##### Input data #####

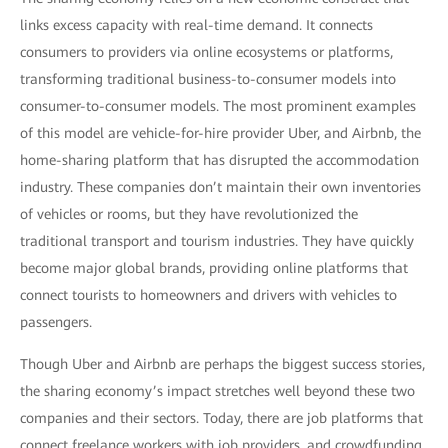
links excess capacity with real-time demand. It connects
consumers to providers via online ecosystems or platforms,
transforming traditional business-to-consumer models into
consumer-to-consumer models. The most prominent examples
of this model are vehicle-for-hire provider Uber, and Airbnb, the
home-sharing platform that has disrupted the accommodation
industry. These companies don’t maintain their own inventories
of vehicles or rooms, but they have revolutionized the
traditional transport and tourism industries. They have quickly
become major global brands, providing online platforms that
connect tourists to homeowners and drivers with vehicles to
passengers.
Though Uber and Airbnb are perhaps the biggest success stories,
the sharing economy’s impact stretches well beyond these two
companies and their sectors. Today, there are job platforms that
connect freelance workers with job providers, and crowdfunding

#####

Copy the lines word for word from the beginning through the line containing "industry. These companies", and include that line. Leave the pictures out of your copy.

Response to this task
links excess capacity with real-time demand. It connects
consumers to providers via online ecosystems or platforms,
transforming traditional business-to-consumer models into
consumer-to-consumer models. The most prominent examples
of this model are vehicle-for-hire provider Uber, and Airbnb, the
home-sharing platform that has disrupted the accommodation
industry. These companies don’t maintain their own inventories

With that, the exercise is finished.